Tuesday, June 25, 2013

You Got Questions. I Got Answers.

In our denomination there is an increasing divide between those who love to ask questions and those who love to give answers.

When looking to Jesus' example, either "side" might find texts that bolster their perspective. There were times in Jesus' ministry when he responded with a less specific response than his questioners (or the modern-day reader) desire. Yet there were other instances when he provided an unambiguous answer and commanded his disciples to believe in certain things about him.

Both of these principles are present when Jesus is teaching his disciples in John 8. Our Lord says to his followers in verses 31-32, "If you hold to my teaching, you are really my disciples. Then you will know the truth, and the truth will set you free." Here Jesus turns our eyes to the inseparable link between truth and freedom. His teaching (which is all of Scripture) gives us answers. This statement excites those who prefer answers. Once you have those answers, Jesus promises that you will be set free. The promise of freedom makes the "questioner" giddy. For the sake of both sides, it is worth exploring what it is that we who have the truth are being set free from.

By Jesus blood we are set free from sin. With God's truth we are set free from dangerous wandering.

The answers provided in Scripture, the creeds, and the confessions of our church are like a guide book in the wilderness of life. David uses a similar analogy in the Psalm 119:105: " Your word is a lamp to my feet and a light for my path." If you have a good map you are able to explore the trail and the wilderness with confidence. But the moment you lose the guide book the wilderness becomes dangerous. Berries that look delicious could be deadly. What looks like a shortcut might lead off a cliff. Those makeshift barriers built by previous hikers are easily disregarded if you convince yourself the destination is just on the other side. For anyone who has ever been lost in the woods, you know that the wilderness can feel like an endless prison where each step only leads to more doubt about where you have been, where you are now, and where you are going.

The mighty Holy Spirit and the infallible Word of God have guided the church throughout all times and places. Our denomination has a rich heritage of Spirit-led pioneers, who have each trekked their leg of the path with expertise and integrity. Men like Alvin Plantinga and women like Johanna Veenstra have been equipped to take risks because of their skillful and creative use of those indispensable guides.

Where do we go from here? First you need to realize if you're a questioner or an answerer.

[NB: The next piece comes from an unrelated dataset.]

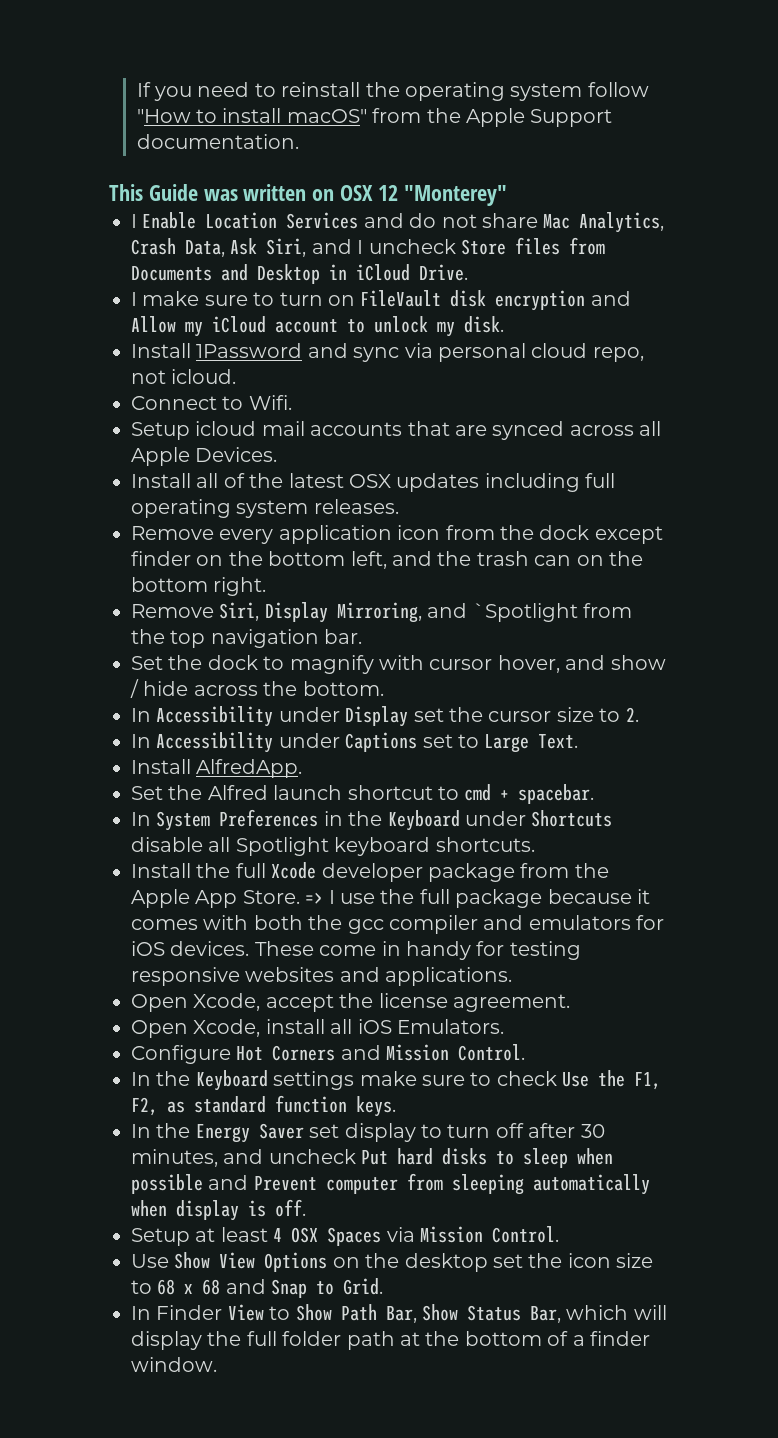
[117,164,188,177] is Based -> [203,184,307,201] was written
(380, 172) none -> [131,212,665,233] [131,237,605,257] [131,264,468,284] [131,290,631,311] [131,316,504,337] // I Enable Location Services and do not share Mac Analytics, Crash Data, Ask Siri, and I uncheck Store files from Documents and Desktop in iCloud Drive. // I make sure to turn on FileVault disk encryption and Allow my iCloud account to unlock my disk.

I like answers. At the end of the day I want to know what a trusted source (like the Bible, the confessions, the "Contemporary Testimony" or a fellow preacher) has decided on an important topic. I like to give reasons for the hope that I profess. I like to be sure of what I hope for. This means I need to be intentional about having a gracious and hospitable attitude towards questioners. It's not wrong if people with big questions pursue them within the structures that our church has deemed appropriate. Under the God-ordained supervision of first the council, then classis, and finally Synod we can be free to apply biblical discernment to new ideas. An "answerer" like me needs frequent reminders of that freedom.

For those who prefer questions, you generally think of ideas as being near or far from the truth instead of right or wrong. This doesn't mean you reject absolute truth (you know there is a destination and a way to get there), but the amount of truth that you believe is knowable is less than the typical "answerer" would claim. You are more likely to probe the mysteries of Job, the startling emotions of the Psalms and the theological complexity of the incarnation. However, you may need to be reminded of Jesus' teaching that real freedom cannot be had without truth. In our denomination that translates into your need to embrace the confessions as the handy trail map that they are. It's not that this will automatically impede your inquiries, but it does hold your questions and beliefs accountable to the standards we have covenanted to keep.

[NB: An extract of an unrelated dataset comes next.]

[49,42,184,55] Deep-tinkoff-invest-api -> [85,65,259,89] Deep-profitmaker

Jesus and the Apostle Paul couldn't be clearer about the essential relationship between these different parts of the body of Christ. We need both. And that means we need questioners who love the truth as well as answerers who are willing to question. As we work together instead of against one another we take part in fulfilling Jesus' promise in John 8.

John Calvin, echoing Jesus' words, tells us that faith is based on knowledge, not ignorance. As Christian Reformed people who are outfitted with knowledge and the Holy Spirit we can be free to proclaim truth boldly and to ask questions about what each truth means for our lives.